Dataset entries
------------------------------------
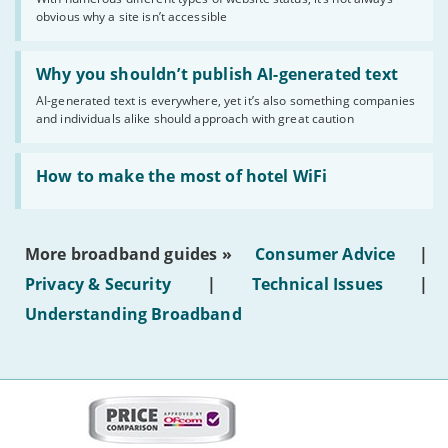
of
obvious why a site isn’t accessible
website
statuses'
Read:
'Why
Why you shouldn’t publish AI-generated text
you
AI-generated text is everywhere, yet it’s also something companies
shouldn’t
and individuals alike should approach with great caution
publish
AI-
generated
Read:
text'
'How
How to make the most of hotel WiFi
to
make
the
most
More broadband guides »
Consumer Advice
|
of
hotel
Privacy & Security
|
Technical Issues
|
WiFi'
Understanding Broadband
More
on
this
------------------------------------
Your goal
Set out every line of text in the data above as a numbered list, skipping any blank lines and leaving the pictures out.

Answer to this task
1. of
2. obvious why a site isn’t accessible
3. website
4. statuses'
5. Read:
6. 'Why
7. Why you shouldn’t publish AI-generated text
8. you
9. AI-generated text is everywhere, yet it’s also something companies
10. shouldn’t
11. and individuals alike should approach with great caution
12. publish
13. AI-
14. generated
15. Read:
16. text'
17. 'How
18. How to make the most of hotel WiFi
19. to
20. make
21. the
22. most
23. More broadband guides »
24. Consumer Advice
25. |
26. of
27. hotel
28. Privacy & Security
29. |
30. Technical Issues
31. |
32. WiFi'
33. Understanding Broadband
34. More
35. on
36. this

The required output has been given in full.